To say it nicely, the oil-and-gas industry has hit a bit of a rough patch. Unfortunately, it does not appear that any sustainable level of rebound will take place in the immediate future.
In response to these concerns, Wells Fargo has set aside $1.2 billion to prepare for any potential losses due to the oil-and-gas sectors. They warned that trouble is brewing, and this course of action shows that they are not willing to take any chances.
The San Francisco-based bank stated in a regulatory filing that 10 percent of its loan loss reserves are tied to the oil-and-gas industry, despite the fact that these loans only account for 2 percent of its overall loan portfolio.

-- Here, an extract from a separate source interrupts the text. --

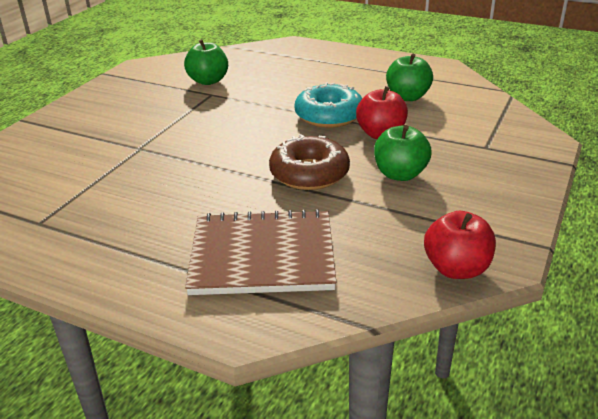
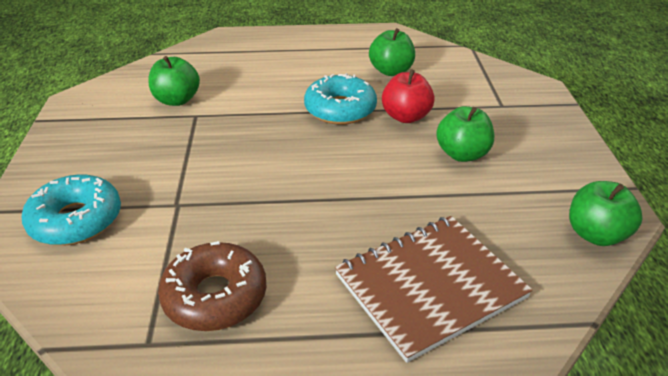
camera: 30 degrees left, 5 degrees up
brown donut [269,134,350,190] -> brown donut moved to [158,241,266,331]
red apple [424,211,496,279] -> green apple [569,181,643,246]
none -> turquoise donut [22,175,121,245]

Understandably so, many investors are now wondering whether Wells Fargo will get burned badly by the oil-and-gas sector. The Wall Street Journal pointed out earlier this week that Wells Fargo regulatory filing was the first time the bank has offered details on its potential oil-and-gas credit losses.
John Stumpf, Chairman and CEO of Wells Fargo, had even more bad news on the energy front.
“If oil prices remain low for a prolonged period of time, there could be additional performance deterioration in our oil and gas portfolio resulting in higher criticized assets, nonperforming loans, allowance levels and ultimately credit losses,” Wells Fargo stated in the filing.
But thats not all, the problem could actually be even worse, affecting even more people in the industry. Wells Fargo, which has major operations in oil patch states, such as Texas and North Dakota, said that the loans for those working in the energy sector may also experience some credit challenges.
Wells Fargo’s next earnings call is scheduled for April 14. We can be sure to expect that the bank’s exposure to the energy sector will be a hot topic.